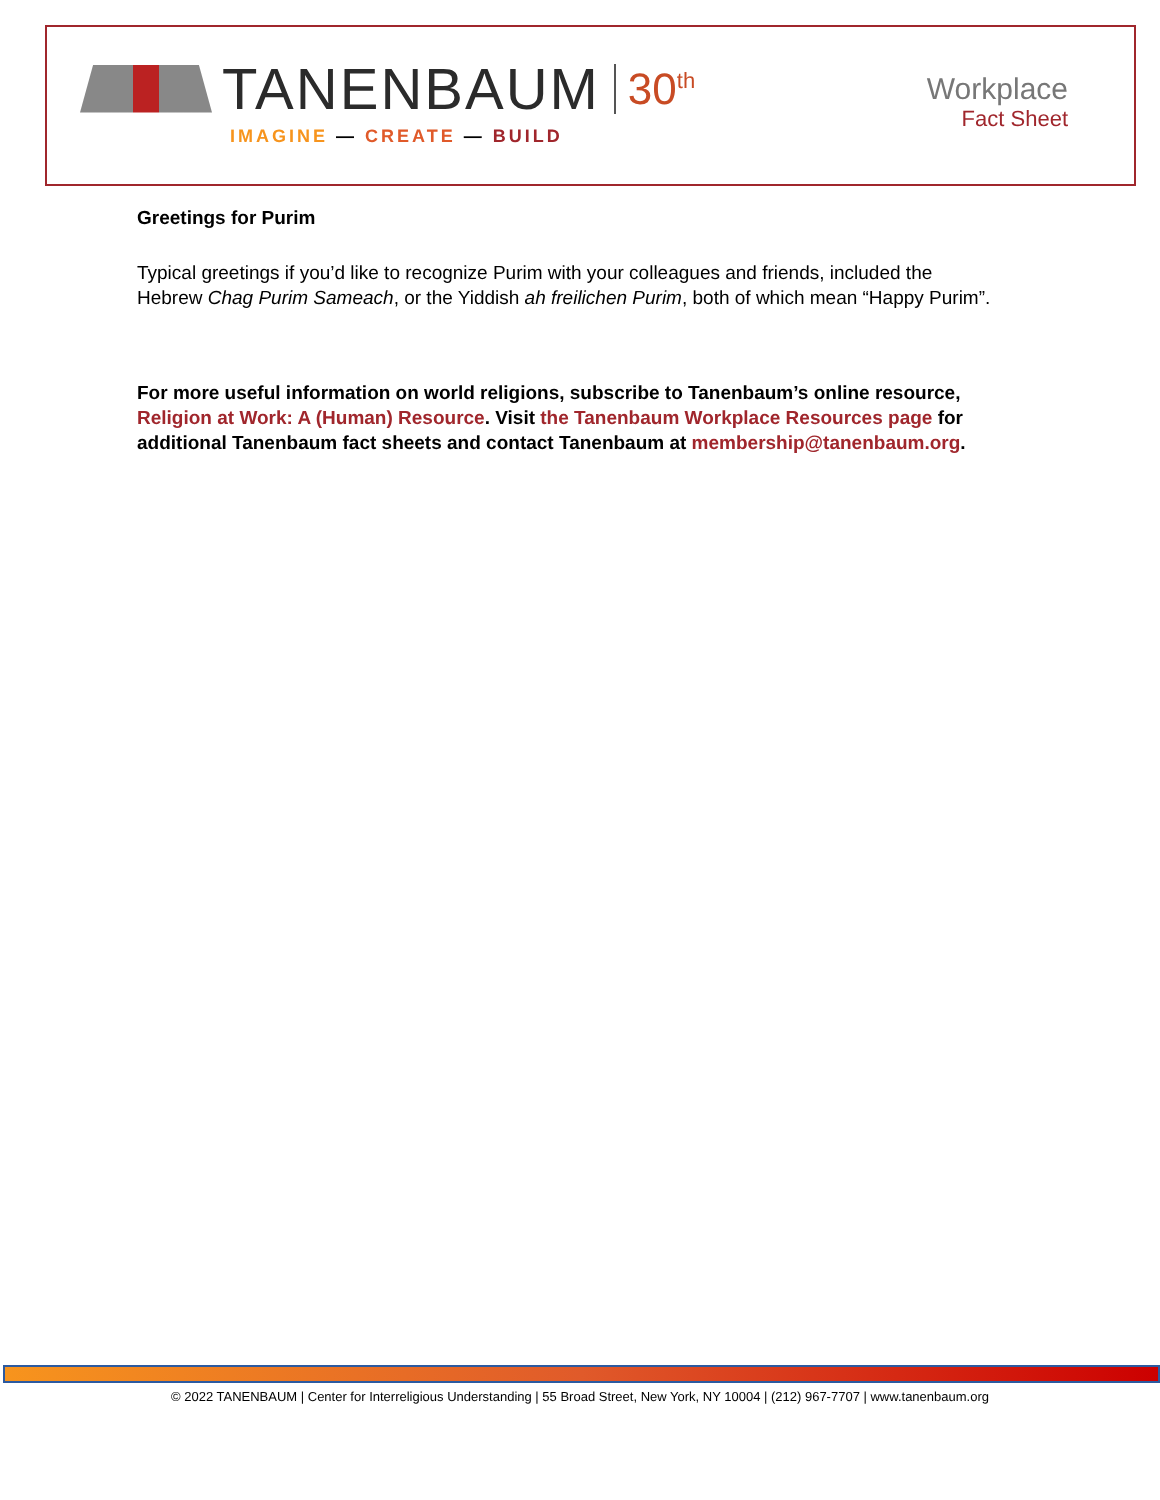TANENBAUM 30<sup>th</sup>
IMAGINE — CREATE — BUILD
Workplace
Fact Sheet
Greetings for Purim
Typical greetings if you’d like to recognize Purim with your colleagues and friends, included the Hebrew Chag Purim Sameach, or the Yiddish ah freilichen Purim, both of which mean “Happy Purim”.
For more useful information on world religions, subscribe to Tanenbaum’s online resource, Religion at Work: A (Human) Resource. Visit the Tanenbaum Workplace Resources page for additional Tanenbaum fact sheets and contact Tanenbaum at membership@tanenbaum.org.
© 2022 TANENBAUM | Center for Interreligious Understanding | 55 Broad Street, New York, NY 10004 | (212) 967-7707 | www.tanenbaum.org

=======

:: Exercise requirements ::
Output every record verbatim, excluding any picture it contains.

:: Answer section ::
TANENBAUM 30<sup>th</sup>
IMAGINE — CREATE — BUILD
Workplace
Fact Sheet
Greetings for Purim
Typical greetings if you’d like to recognize Purim with your colleagues and friends, included the Hebrew Chag Purim Sameach, or the Yiddish ah freilichen Purim, both of which mean “Happy Purim”.
For more useful information on world religions, subscribe to Tanenbaum’s online resource, Religion at Work: A (Human) Resource. Visit the Tanenbaum Workplace Resources page for additional Tanenbaum fact sheets and contact Tanenbaum at membership@tanenbaum.org.
© 2022 TANENBAUM | Center for Interreligious Understanding | 55 Broad Street, New York, NY 10004 | (212) 967-7707 | www.tanenbaum.org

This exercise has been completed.